Pipeline Antipattern: Uber-Binary

Pipelining inter-dependent applications as uber-binaries is unscalable

Achieving the Continuous Delivery of an application is a notable feat in any organisation, but how do we build on such success and pipeline more complex, inter-dependent applications? In Continuous Delivery, Dave Farley and Jez Humble suggest an Integration Pipeline architecture as follows:

Integration Pipeline

In an Integration Pipeline, the successful commit of a set of related application binaries triggers their packaging as a single releasable binary. That binary then undergoes the normal test-release cycle, with an increased focus upon fast feedback and visibility of binary status.

Although Eric Minick’s assertion that this approach is “broken for complex architectures” seems overly harsh, it is true that its success is predicated upon the quality of the tooling, specifically the packaging implementation.
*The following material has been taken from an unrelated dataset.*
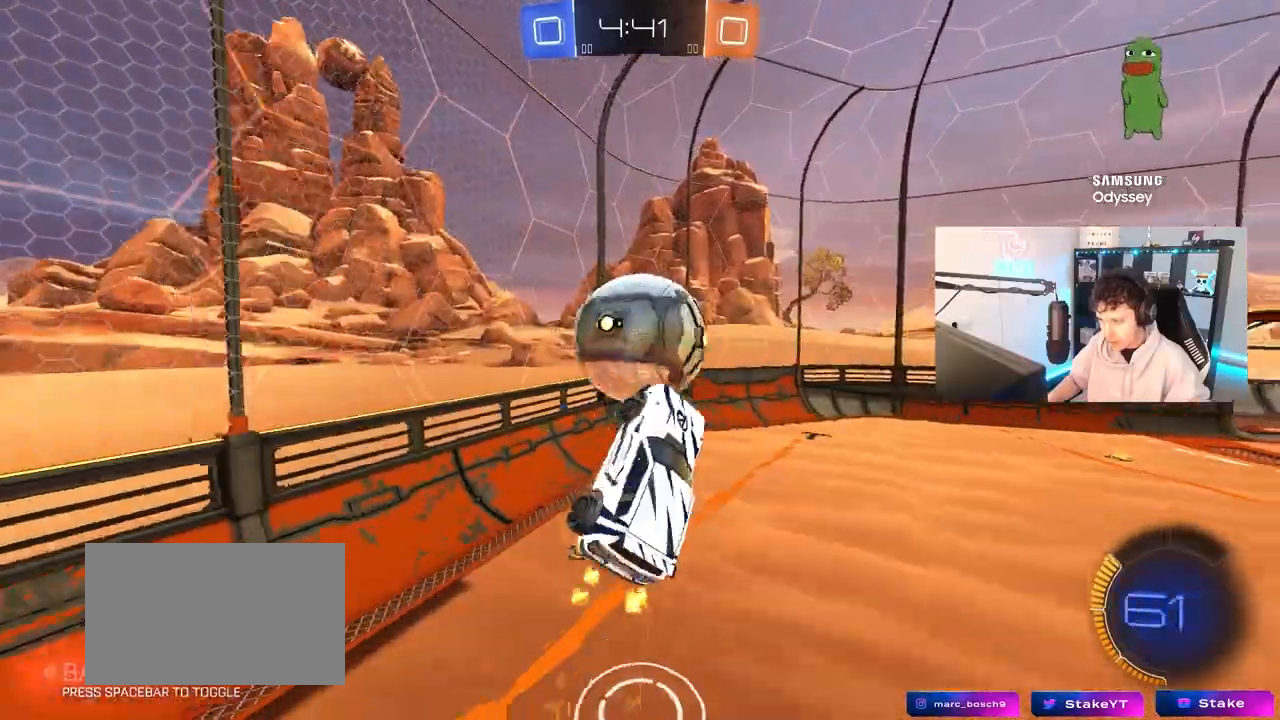
{"keys": ["a"], "mouse": ["left"], "mouse_move": "down-left", "events": [[67, "s", "down"], [167, "shift", "down"], [267, "s", "up"], [350, "shift", "up"], [400, "d", "up"], [483, "a", "down"]]}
For example, a common approach is the Uber-Binary (also known as Build Of Builds or Mega Build), where an archive is created containing the application binaries and a version manifest. This suffers from a number of problems:

  • Inconsistent release mechanism. The binary deploy process (copy) differs from the uber-binary deploy process (copy and unzip)
  • Duplicated binary persistence. Committing an uber-binary to the binary repository re-commits the constituent binaries within the archive
  • Lack of version visibility. The version manifest must be extracted from the uber-binary to determine constituent versions
  • Non-incremental release mechanism. An uber-binary cannot easily diff constituent versions and must be fully extracted to the target environment

Of the above, the most serious problem is the barrier to incremental releases, as it directly impairs pipeline scalability. As the application estate grows over time in size and/or complexity, an inability to identify and skip the re-release of unchanged application binaries can only increase cycle time.

Returning to the intent of the Integration Pipeline architecture, we simply require a package that expresses the relationship between the related application binaries. In an uber-binary, the value resides in the version manifest – so why not make that the binary?

Tags: , ,

4 comments

  1. Jez Humble’s avatar

    In an Integration Pipeline, the successful commit of a set of related application binaries triggers their packaging as a single releasable binary.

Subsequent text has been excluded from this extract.